El sargento Barbancho
A los pocos pasos ya iba reparando en que se trataba de una mujer, una muchacha, a juzgar por el largo pelo negro y la postura airosa del cuerpo que, aún inerte, pregonaba su juventud lozana. Estaba sentada y apoyada contra la pared, con la cabeza inclinada a un lado. Un fuerte olor, acre y desagradable, provenía de la muerta, el guardia sacó su pañuelo y se tapó la nariz. Un grupo de curiosos prácticamente cercaba el cuerpo, el sargento, con voz autoritaria, ordenó al número Barea que los apartara, aquello parecía una feria. El guardia civil ejecutó la orden no sin cierta arrogancia pero con competencia, nadie protestó.

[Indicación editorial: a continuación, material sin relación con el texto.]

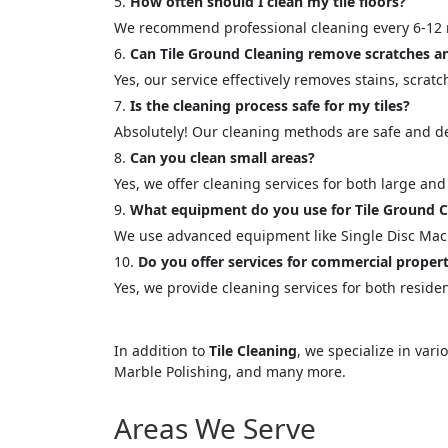
How often should I clean my tile floors?
<p style
We recommend professional cleaning every 6-12 
Your In
Can Tile Ground Cleaning remove scratches an
Yes, our service effectively removes stains, scratc
Name
Is the cleaning process safe for my tiles?
Absolutely! Our cleaning methods are safe and des
Can you clean small areas?
Message
Yes, we offer cleaning services for both large and
What equipment do you use for Tile Ground C
We use advanced equipment like Single Disc Ma
Do you offer services for commercial propert
Yes, we provide cleaning services for both reside
Cl
In addition to
Tile Cleaning
, we specialize in var
Marble Polishing, and many more.
Areas We Serve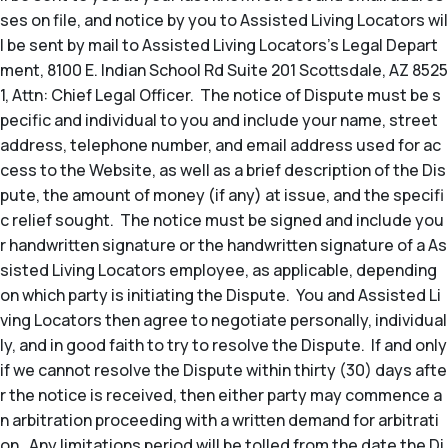
ses on file, and notice by you to Assisted Living Locators wil
l be sent by mail to Assisted Living Locators’s Legal Depart
ment, 8100 E. Indian School Rd Suite 201 Scottsdale, AZ 8525
1, Attn: Chief Legal Officer. The notice of Dispute must be s
pecific and individual to you and include your name, street
address, telephone number, and email address used for ac
cess to the Website, as well as a brief description of the Dis
pute, the amount of money (if any) at issue, and the specifi
c relief sought. The notice must be signed and include you
r handwritten signature or the handwritten signature of a As
sisted Living Locators employee, as applicable, depending
on which party is initiating the Dispute. You and Assisted Li
ving Locators then agree to negotiate personally, individual
ly, and in good faith to try to resolve the Dispute. If and only
if we cannot resolve the Dispute within thirty (30) days afte
r the notice is received, then either party may commence a
n arbitration proceeding with a written demand for arbitrati
on. Any limitations period will be tolled from the date the Di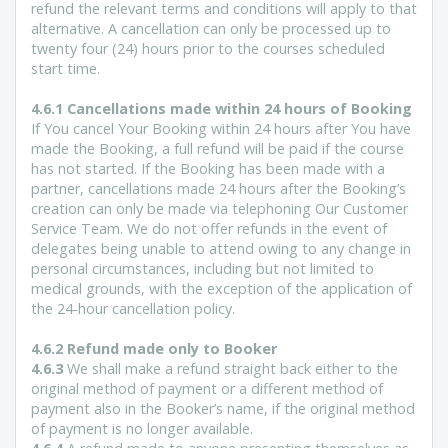
refund the relevant terms and conditions will apply to that
alternative. A cancellation can only be processed up to
twenty four (24) hours prior to the courses scheduled
start time.
4.6.1 Cancellations made within 24 hours of Booking
If You cancel Your Booking within 24 hours after You have
made the Booking, a full refund will be paid if the course
has not started. If the Booking has been made with a
partner, cancellations made 24 hours after the Booking’s
creation can only be made via telephoning Our Customer
Service Team. We do not offer refunds in the event of
delegates being unable to attend owing to any change in
personal circumstances, including but not limited to
medical grounds, with the exception of the application of
the 24-hour cancellation policy.
4.6.2 Refund made only to Booker
4.6.3
We shall make a refund straight back either to the
original method of payment or a different method of
payment also in the Booker’s name, if the original method
of payment is no longer available.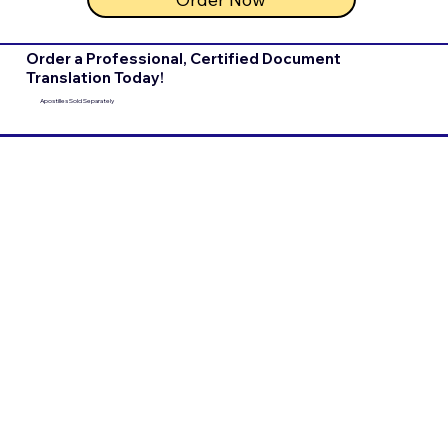
Order a Professional, Certified Document
Translation Today!
Apostilles Sold Separately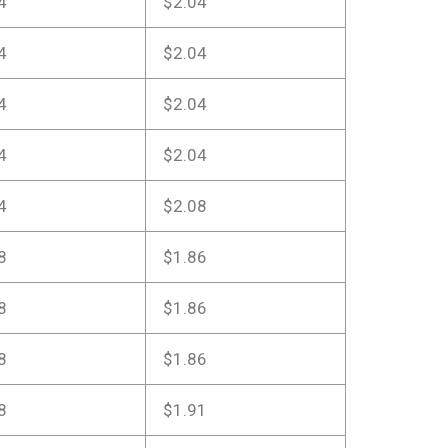
4
$2.04
4
$2.04
4
$2.04
4
$2.04
4
$2.08
8
$1.86
8
$1.86
8
$1.86
8
$1.91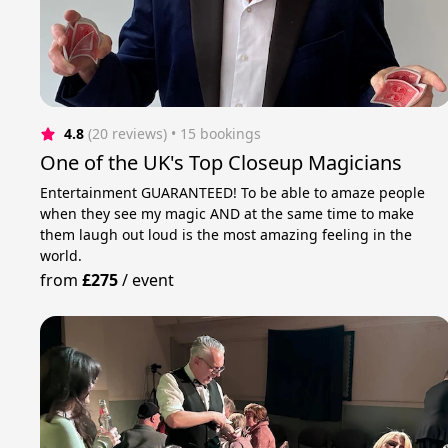
4.8
(20 reviews)
 • 15 bookings
One of the UK's Top Closeup Magicians
Entertainment GUARANTEED! To be able to amaze people
when they see my magic AND at the same time to make
them laugh out loud is the most amazing feeling in the
world.
from
£275
/
event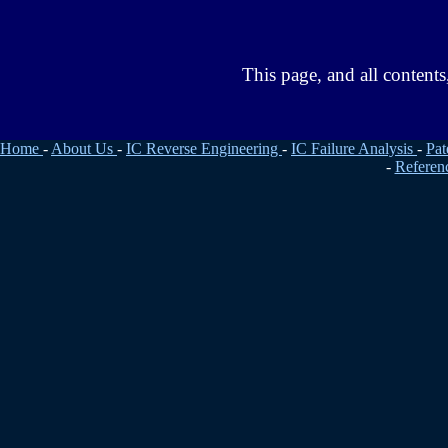
This page, and all conten
Home
-
About Us
-
IC Reverse Engineering
-
IC Failure Analysis
-
Pat
-
Referen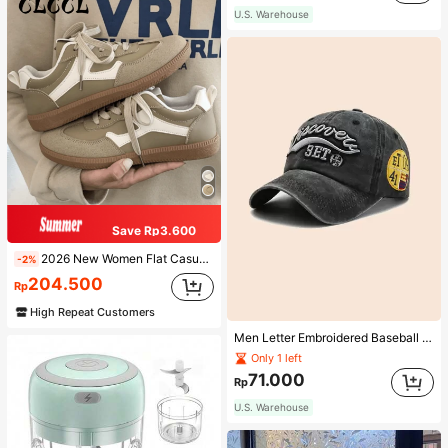
U.S. Warehouse
Save Rp3.600
2026 New Women Flat Casual Sneakers
-2%
204.500
Rp
High Repeat Customers
Men Letter Embroidered Baseball Cap
Only 1 left
71.000
Rp
U.S. Warehouse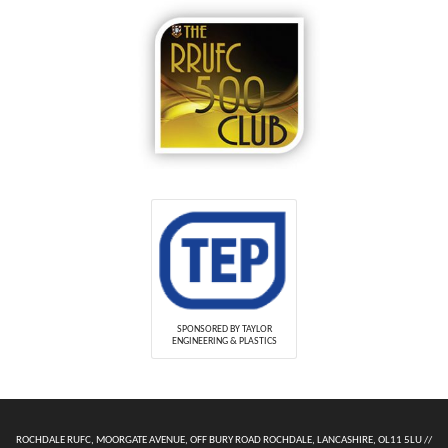
SPONSORED BY TAYLOR
ENGINEERING & PLASTICS
ROCHDALE RUFC, MOORGATE AVENUE, OFF BURY ROAD ROCHDALE, LANCASHIRE, OL11 5LU //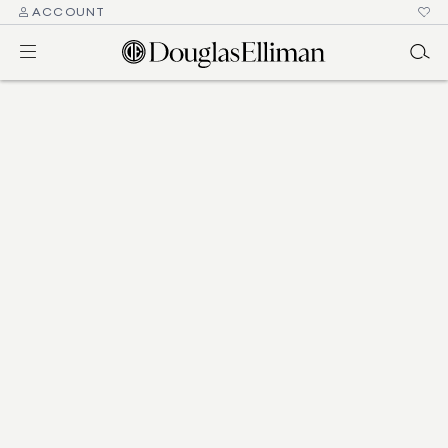
ACCOUNT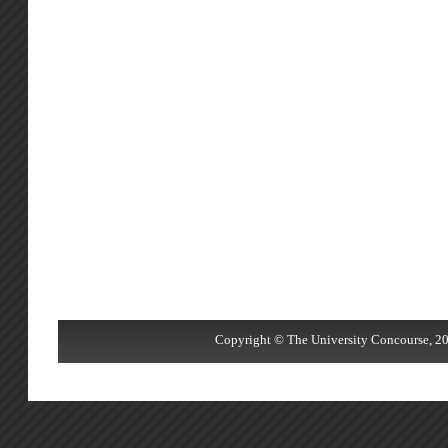
Copyright © The University Concourse, 20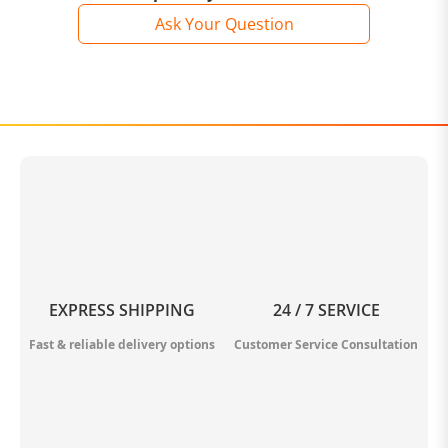
Ask Your Question
EXPRESS SHIPPING
24 / 7 SERVICE
Fast & reliable delivery options
Customer Service Consultation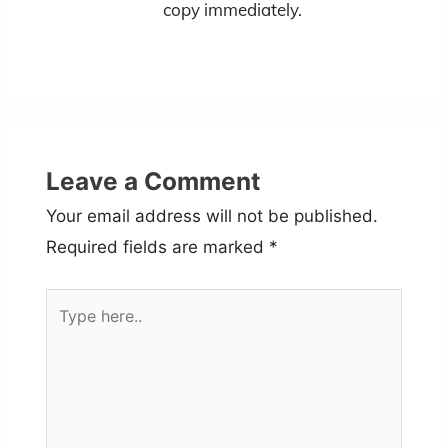
copy immediately.
Leave a Comment
Your email address will not be published.
Required fields are marked
*
Type
here..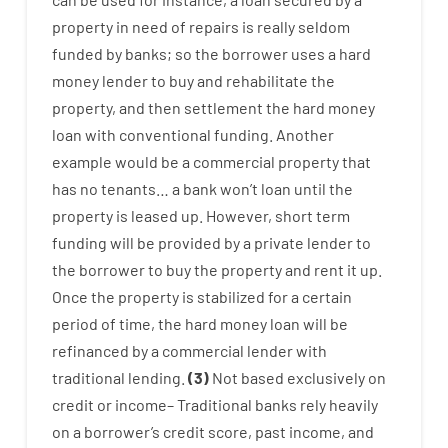
property
in
need
of
repairs
is
really
seldom
funded
by
banks
;
so
the
borrower
uses
a
hard
money
lender
to
buy
and
rehabilitate
the
property
,
and
then
settlement
the
hard
money
loan
with
conventional
funding
.
Another
example
would
be
a
commercial
property
that
has
no
tenants
…
a
bank
wo
n’t
loan
until
the
property
is
leased
up
.
However
,
short term
funding
will
be
provided
by
a private
lender
to
the
borrower
to
buy
the
property
and
rent
it
up
.
Once
the
property
is
stabilized
for
a
certain
period of time
,
the
hard
money
loan
will
be
refinanced
by
a
commercial
lender
with
traditional
lending
.
(
3
)
Not
based
exclusively
on
credit
or
income
–
Traditional
banks
rely
heavily
on
a
borrower’s
credit
score
,
past
income
,
and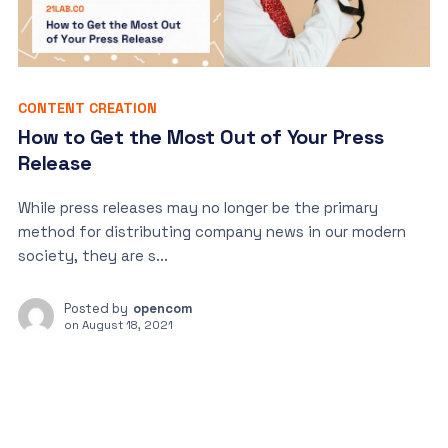
CONTENT CREATION
How to Get the Most Out of Your Press
Release
While press releases may no longer be the primary
method for distributing company news in our modern
society, they are s...
Posted by
opencom
on
August 18, 2021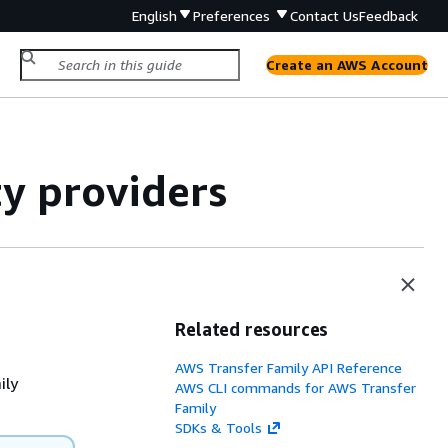
English
Preferences
Contact Us
Feedback
Create an AWS Account
y providers
Related resources
AWS Transfer Family API Reference
ily
AWS CLI commands for AWS Transfer
Family
SDKs & Tools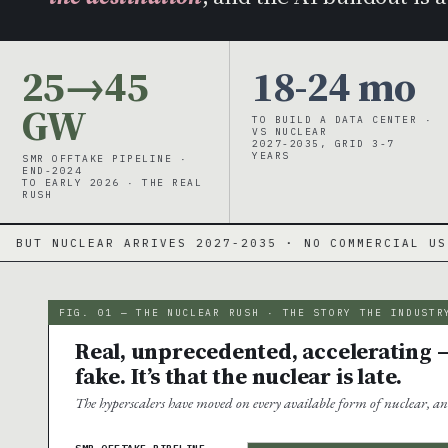
25→45
18-24 mo
GW
TO BUILD A DATA CENTER ·
VS NUCLEAR
2027-2035, GRID 3-7
YEARS
SMR OFFTAKE PIPELINE ·
END-2024
TO EARLY 2026 · THE REAL
RUSH
RIVES 2027-2035 · NO COMMERCIAL US SMR YET
·
FIG. 01 — THE NUCLEAR RUSH · THE STORY THE INDUSTR
Real, unprecedented, accelerating —
fake. It’s that the nuclear is late.
The hyperscalers have moved on every available form of nuclear, an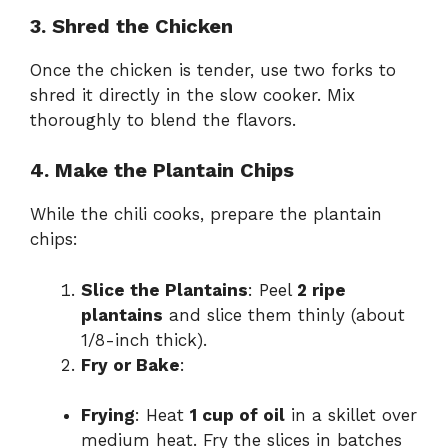
3. Shred the Chicken
Once the chicken is tender, use two forks to
shred it directly in the slow cooker. Mix
thoroughly to blend the flavors.
4. Make the Plantain Chips
While the chili cooks, prepare the plantain
chips:
Slice the Plantains
: Peel
2 ripe
plantains
and slice them thinly (about
1/8-inch thick).
Fry or Bake
:
Frying
: Heat
1 cup of oil
in a skillet over
medium heat. Fry the slices in batches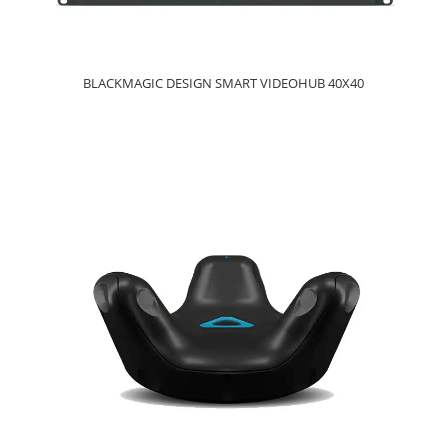
BLACKMAGIC DESIGN SMART VIDEOHUB 40X40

Barbancho se agachó ante el cadáver para examinarlo con detalle.
Se trataba, efectivamente, de una mujer joven y por lo que pudo apreciar, a pesar de la sangre seca que le bañaba el rostro, guapa y de buenas hechuras. Tenía cerrados los ojos de largas pestañas y la cara era blanca, ligeramente tostada, imaginó que por la juventud de la víctima ya que las mujeres de la zona, sobre todo las que trabajaban en el campo, se protegían facciones y brazos para no broncearse, la blancura se consideraba signo de elegancia y belleza.
Al reconocerlo con más cuidado tuvo un estremecimiento.